## Information supplied:
══════════════════════════════

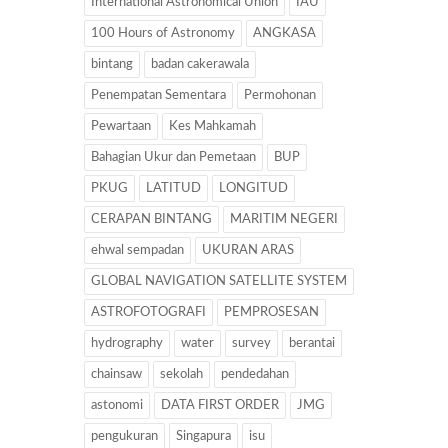
International Astronomical Union
IAU
100 Hours of Astronomy
ANGKASA
bintang
badan cakerawala
Penempatan Sementara
Permohonan
Pewartaan
Kes Mahkamah
Bahagian Ukur dan Pemetaan
BUP
PKUG
LATITUD
LONGITUD
CERAPAN BINTANG
MARITIM NEGERI
ehwal sempadan
UKURAN ARAS
GLOBAL NAVIGATION SATELLITE SYSTEM
ASTROFOTOGRAFI
PEMPROSESAN
hydrography
water
survey
berantai
chainsaw
sekolah
pendedahan
astonomi
DATA FIRST ORDER
JMG
pengukuran
Singapura
isu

══════════════════════════════

## Exercise:
If a picture appears in the records, omit it and print everything else exactly.

## Exercise solution:
International Astronomical Union
IAU
100 Hours of Astronomy
ANGKASA
bintang
badan cakerawala
Penempatan Sementara
Permohonan
Pewartaan
Kes Mahkamah
Bahagian Ukur dan Pemetaan
BUP
PKUG
LATITUD
LONGITUD
CERAPAN BINTANG
MARITIM NEGERI
ehwal sempadan
UKURAN ARAS
GLOBAL NAVIGATION SATELLITE SYSTEM
ASTROFOTOGRAFI
PEMPROSESAN
hydrography
water
survey
berantai
chainsaw
sekolah
pendedahan
astonomi
DATA FIRST ORDER
JMG
pengukuran
Singapura
isu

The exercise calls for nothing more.